Un’ora dopo tocca all’ottimo reggae dei Mellow Mood che porta un po’ di esotismo in sala, a testimonianza dell’eterogeneità dei gruppi della Tempesta,  riuscendo a coinvolgere e a far ballare il pubblico in festa per loro. I Fine Before You Came sconquassano il pubblico con un set rabbioso e d’impatto che ripercorre tutto il loro percorso, dal fortunato esordio Sfortuna all’ultimo Quassù c’è quasi tutto. Un’esibizione perfetta che ha supplito le carenze dell’acustica con un’ intensità ipnotica e catartica – mai visti così tanti stage diving in un concerto, era letteralmente impossibile non pogare. Infine, gli Zen Circus ci augurano la buona notte con un altro ottimo live, cosa non tanto eccezionale per chi conosce il trio pisano.

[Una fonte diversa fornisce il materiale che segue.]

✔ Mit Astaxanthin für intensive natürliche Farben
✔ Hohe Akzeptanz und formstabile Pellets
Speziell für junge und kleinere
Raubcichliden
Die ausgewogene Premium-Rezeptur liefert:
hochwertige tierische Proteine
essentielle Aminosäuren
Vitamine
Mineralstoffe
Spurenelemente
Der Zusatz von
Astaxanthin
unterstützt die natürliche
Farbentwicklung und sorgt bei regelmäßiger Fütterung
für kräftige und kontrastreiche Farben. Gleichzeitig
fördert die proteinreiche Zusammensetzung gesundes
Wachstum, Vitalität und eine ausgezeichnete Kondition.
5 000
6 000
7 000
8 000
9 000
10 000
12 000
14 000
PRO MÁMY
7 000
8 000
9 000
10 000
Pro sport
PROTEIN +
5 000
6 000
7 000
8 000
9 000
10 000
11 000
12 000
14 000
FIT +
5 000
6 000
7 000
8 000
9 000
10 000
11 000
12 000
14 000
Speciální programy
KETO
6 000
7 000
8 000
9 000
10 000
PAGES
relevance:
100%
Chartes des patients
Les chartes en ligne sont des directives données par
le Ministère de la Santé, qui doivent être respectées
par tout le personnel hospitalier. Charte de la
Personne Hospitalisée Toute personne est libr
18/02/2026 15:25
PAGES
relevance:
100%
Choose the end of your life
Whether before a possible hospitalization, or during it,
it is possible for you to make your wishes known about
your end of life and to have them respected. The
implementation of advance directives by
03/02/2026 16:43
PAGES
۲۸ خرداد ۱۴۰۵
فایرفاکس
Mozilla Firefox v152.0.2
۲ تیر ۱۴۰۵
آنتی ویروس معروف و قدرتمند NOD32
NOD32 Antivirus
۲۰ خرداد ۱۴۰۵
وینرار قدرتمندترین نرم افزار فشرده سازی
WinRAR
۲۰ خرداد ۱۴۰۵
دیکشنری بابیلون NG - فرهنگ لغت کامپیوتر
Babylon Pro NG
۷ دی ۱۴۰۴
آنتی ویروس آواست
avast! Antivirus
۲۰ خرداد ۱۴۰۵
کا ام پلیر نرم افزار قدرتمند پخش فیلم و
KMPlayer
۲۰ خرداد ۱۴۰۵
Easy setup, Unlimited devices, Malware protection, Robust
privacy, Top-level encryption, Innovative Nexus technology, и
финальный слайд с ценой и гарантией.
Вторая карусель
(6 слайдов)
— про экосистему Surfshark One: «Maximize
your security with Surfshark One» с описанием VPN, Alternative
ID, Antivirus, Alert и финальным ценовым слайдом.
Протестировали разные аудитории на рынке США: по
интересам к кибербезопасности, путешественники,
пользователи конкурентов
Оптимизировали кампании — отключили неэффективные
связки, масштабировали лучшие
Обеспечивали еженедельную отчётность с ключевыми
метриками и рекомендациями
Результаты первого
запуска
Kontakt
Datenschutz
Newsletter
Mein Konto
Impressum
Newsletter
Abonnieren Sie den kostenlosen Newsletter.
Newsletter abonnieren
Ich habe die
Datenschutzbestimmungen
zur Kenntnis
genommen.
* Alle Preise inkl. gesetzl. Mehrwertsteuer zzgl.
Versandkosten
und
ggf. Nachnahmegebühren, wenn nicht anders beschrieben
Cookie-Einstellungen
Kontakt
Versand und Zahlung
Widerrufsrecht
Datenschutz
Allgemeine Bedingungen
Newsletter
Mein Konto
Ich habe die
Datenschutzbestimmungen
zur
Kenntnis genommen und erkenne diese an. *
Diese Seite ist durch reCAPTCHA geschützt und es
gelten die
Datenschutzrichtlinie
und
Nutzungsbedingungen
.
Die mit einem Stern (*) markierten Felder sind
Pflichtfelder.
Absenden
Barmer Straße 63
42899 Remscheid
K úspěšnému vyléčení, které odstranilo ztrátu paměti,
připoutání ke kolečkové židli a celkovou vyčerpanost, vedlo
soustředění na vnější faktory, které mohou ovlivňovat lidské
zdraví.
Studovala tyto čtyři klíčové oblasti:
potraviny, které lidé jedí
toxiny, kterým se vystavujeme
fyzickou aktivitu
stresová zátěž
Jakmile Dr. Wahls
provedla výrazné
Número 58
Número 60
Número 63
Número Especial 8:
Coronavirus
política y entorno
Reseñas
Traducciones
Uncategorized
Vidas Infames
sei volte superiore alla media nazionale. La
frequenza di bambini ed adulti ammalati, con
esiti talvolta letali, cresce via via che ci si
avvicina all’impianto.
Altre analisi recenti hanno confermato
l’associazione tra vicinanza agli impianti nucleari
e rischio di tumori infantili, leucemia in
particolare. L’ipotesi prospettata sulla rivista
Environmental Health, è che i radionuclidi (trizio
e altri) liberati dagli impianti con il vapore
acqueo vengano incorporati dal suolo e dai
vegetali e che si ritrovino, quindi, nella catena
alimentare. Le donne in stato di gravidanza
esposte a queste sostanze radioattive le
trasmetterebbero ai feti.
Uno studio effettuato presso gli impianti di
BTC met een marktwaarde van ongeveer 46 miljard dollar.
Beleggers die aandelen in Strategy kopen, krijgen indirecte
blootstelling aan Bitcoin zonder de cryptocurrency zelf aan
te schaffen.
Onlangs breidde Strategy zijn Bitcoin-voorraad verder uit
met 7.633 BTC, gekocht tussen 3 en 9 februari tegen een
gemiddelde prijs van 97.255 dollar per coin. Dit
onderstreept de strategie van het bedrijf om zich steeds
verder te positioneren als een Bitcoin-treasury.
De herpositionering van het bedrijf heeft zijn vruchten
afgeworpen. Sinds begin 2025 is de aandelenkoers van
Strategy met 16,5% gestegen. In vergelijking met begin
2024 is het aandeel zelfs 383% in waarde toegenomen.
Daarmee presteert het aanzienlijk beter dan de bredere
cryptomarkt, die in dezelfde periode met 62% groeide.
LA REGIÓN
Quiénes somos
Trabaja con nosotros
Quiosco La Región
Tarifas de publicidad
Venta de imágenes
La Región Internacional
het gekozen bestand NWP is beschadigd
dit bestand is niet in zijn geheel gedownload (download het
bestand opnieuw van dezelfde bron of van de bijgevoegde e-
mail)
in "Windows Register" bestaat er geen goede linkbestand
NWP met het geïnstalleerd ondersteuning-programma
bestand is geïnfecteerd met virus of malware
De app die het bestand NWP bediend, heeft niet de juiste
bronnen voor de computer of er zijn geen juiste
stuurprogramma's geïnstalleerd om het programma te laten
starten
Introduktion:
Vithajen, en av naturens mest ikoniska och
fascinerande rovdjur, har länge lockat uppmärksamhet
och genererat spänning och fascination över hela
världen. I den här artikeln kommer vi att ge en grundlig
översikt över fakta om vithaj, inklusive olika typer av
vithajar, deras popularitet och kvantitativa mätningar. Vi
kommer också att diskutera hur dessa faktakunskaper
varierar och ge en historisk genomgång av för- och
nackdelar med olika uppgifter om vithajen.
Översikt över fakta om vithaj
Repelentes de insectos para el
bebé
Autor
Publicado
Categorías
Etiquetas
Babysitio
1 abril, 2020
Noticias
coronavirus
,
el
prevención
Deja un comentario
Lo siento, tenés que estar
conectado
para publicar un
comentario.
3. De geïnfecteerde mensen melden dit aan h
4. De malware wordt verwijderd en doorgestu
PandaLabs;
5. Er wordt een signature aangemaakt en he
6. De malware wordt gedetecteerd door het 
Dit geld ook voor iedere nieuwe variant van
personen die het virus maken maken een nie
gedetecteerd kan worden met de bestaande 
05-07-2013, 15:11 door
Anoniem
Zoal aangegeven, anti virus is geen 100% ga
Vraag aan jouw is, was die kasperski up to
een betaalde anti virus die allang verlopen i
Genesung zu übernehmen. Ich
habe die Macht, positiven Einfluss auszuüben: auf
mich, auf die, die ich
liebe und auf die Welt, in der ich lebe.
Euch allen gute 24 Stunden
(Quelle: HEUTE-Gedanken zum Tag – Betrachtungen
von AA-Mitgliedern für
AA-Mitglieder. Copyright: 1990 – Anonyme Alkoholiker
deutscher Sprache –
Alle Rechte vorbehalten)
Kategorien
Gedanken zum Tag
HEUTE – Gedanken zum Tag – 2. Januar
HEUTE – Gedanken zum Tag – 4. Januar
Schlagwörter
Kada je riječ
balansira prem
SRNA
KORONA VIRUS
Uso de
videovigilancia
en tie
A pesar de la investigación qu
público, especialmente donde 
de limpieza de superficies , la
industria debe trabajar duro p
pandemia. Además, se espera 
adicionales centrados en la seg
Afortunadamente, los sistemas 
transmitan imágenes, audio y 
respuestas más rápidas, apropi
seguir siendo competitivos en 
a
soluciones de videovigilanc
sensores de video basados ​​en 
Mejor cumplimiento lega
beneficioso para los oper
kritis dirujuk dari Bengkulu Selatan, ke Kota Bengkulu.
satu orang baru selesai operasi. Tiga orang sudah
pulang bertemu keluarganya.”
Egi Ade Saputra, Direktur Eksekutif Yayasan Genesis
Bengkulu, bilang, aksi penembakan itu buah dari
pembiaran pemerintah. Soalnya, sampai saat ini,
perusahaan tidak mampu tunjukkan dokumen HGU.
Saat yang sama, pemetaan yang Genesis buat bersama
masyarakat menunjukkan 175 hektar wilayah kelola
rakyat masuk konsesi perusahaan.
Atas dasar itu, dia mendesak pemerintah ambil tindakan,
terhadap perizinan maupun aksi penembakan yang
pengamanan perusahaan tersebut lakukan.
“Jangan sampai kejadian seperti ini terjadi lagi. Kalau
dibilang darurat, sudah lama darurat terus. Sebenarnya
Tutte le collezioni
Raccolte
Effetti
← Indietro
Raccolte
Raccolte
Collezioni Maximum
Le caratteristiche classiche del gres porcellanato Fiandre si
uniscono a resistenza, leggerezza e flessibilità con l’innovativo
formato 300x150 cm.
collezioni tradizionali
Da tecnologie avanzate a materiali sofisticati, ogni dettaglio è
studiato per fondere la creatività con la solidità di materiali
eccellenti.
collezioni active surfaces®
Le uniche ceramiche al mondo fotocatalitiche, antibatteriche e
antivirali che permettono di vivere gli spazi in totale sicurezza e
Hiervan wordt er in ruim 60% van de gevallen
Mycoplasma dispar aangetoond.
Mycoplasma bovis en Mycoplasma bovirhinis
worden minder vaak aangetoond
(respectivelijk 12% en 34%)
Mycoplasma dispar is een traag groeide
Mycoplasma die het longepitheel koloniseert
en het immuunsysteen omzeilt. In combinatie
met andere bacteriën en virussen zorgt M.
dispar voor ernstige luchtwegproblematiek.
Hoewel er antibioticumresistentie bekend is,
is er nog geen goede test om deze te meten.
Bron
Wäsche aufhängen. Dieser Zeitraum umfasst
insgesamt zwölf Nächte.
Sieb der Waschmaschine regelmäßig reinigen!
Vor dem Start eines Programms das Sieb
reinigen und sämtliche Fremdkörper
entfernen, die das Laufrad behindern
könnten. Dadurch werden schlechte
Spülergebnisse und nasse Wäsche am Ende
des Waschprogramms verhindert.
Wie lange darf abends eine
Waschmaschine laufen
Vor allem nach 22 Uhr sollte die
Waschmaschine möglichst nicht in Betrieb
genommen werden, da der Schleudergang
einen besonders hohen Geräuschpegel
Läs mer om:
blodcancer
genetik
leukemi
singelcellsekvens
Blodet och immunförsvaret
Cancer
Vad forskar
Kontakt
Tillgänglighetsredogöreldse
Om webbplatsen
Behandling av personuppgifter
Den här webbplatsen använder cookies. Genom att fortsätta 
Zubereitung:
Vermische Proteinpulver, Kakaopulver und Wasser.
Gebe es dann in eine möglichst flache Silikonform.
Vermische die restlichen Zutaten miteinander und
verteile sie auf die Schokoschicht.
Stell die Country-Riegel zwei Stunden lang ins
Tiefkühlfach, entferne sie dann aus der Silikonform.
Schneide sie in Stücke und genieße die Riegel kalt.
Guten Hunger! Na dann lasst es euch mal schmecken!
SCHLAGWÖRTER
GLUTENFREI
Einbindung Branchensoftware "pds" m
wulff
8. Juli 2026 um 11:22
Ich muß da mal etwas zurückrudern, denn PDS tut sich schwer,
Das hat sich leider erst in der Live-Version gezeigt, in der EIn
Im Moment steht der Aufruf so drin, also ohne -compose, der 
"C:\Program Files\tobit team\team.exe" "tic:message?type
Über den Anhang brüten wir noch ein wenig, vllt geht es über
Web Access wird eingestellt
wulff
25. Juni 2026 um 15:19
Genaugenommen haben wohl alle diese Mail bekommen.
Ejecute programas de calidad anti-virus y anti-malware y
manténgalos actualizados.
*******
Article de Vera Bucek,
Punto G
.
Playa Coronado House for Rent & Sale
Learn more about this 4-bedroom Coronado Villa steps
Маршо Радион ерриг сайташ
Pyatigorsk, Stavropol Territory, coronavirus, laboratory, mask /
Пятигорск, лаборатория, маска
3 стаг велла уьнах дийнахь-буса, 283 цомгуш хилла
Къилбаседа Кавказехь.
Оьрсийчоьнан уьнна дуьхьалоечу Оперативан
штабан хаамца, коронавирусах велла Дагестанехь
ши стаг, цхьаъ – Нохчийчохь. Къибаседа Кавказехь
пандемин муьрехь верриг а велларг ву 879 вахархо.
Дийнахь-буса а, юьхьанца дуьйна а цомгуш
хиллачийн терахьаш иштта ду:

Tornando a casa abbiamo avuto la netta impressione che questa Tempesta sia stata un successo. Certo, se per successo intendessimo il numero di vendite di dischi, paradigma ormai anacronistico per un’industria stagnante in una crisi ormai sistematica, è difficile che i numeri possano essere troppo significativi, malgrado l’ultimo album delle Luci della Centrale Elettrica, Costellazioni, abbia avuto un buon numero di vendite piazzandosi direttamente al secondo posto della classifica italiana così come Canzoni Contro la Natura degli Zen Circus. La bontà dell’esperienza della Tempesta non può e non deve essere letta alla luce di quest’argomento, pensiamo piuttosto alle tantissime persone che sono venute a Marghera per una maratona di musica italiana. Se la Tempesta, dopo quattordici anni, continua a soffiare, organizzando eventi simili, significa che gode di buona salute. Le ragioni del suo successo vanno ricercate nelle persone che l’hanno pensata e costruita, musicisti con esperienze rilevanti alle spalle, poco inclini a compromessi e allergici alla grandi major. La Tempesta, infatti, è una struttura leggera, talmente sburocratizzata che, a quanto pare, non firma contratti ma impegna i contraenti con l’onore delle parole. Certo, questo è possibile solamente in una realtà di fiducia e non è un caso che, come affermato dallo stesso Molteni in questa intervista, la Tempesta non abbia mai pubblicato nessun disco tra le migliaia di demo che le arrivano ogni anno. Ultimo fattore da tenere in considerazione è che non si tratta di un’etichetta uniforme, cioè ci troviamo di fronte a una casa discografica che non si è mai specializzata nella promozione di un genere, concentrandosi piuttosto su di una musica in cui il minimo comune denominatore sembra essere la qualità, sia essa di natura tematica o puramente musicale. Ed è proprio questo fattore che ha reso la serata particolarmente riuscita perché sui palchi si sono intervallate realtà diverse, che si sono amalgamate bene l’un l’altra e sono riuscite a riflettere il microcosmo sonoro di quest’etichetta.